*** Information shown Section Begins ***

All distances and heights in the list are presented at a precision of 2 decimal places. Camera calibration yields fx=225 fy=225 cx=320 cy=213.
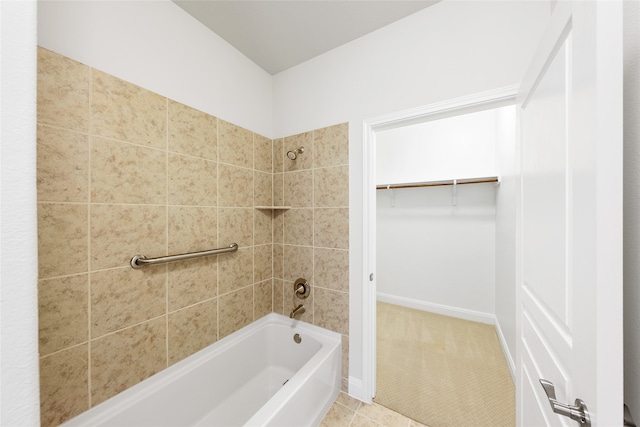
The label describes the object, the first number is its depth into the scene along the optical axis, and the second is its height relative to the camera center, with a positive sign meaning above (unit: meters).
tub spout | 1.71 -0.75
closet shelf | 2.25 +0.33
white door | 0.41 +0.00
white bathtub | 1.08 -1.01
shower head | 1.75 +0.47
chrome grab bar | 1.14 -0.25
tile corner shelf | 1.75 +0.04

*** Information shown Section Ends ***
*** Information shown Section Begins ***

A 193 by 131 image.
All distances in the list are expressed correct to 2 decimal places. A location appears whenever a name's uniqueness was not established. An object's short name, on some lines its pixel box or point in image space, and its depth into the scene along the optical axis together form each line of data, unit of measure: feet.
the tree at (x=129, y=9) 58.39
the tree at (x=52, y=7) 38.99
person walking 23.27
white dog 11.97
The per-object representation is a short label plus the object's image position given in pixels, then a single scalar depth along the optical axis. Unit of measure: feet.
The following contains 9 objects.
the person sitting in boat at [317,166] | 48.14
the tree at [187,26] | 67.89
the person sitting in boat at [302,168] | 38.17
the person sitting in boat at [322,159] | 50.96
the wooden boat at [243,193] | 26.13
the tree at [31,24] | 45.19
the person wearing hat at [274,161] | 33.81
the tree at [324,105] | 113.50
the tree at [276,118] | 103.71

*** Information shown Section Ends ***

### Task instructions
Lines above that contain the string "person" make up the answer.

### Final answer
person walking 23.27
the person sitting in boat at [317,166] | 48.14
the person sitting in boat at [302,168] | 38.17
the person sitting in boat at [322,159] | 50.96
the person wearing hat at [274,161] | 33.81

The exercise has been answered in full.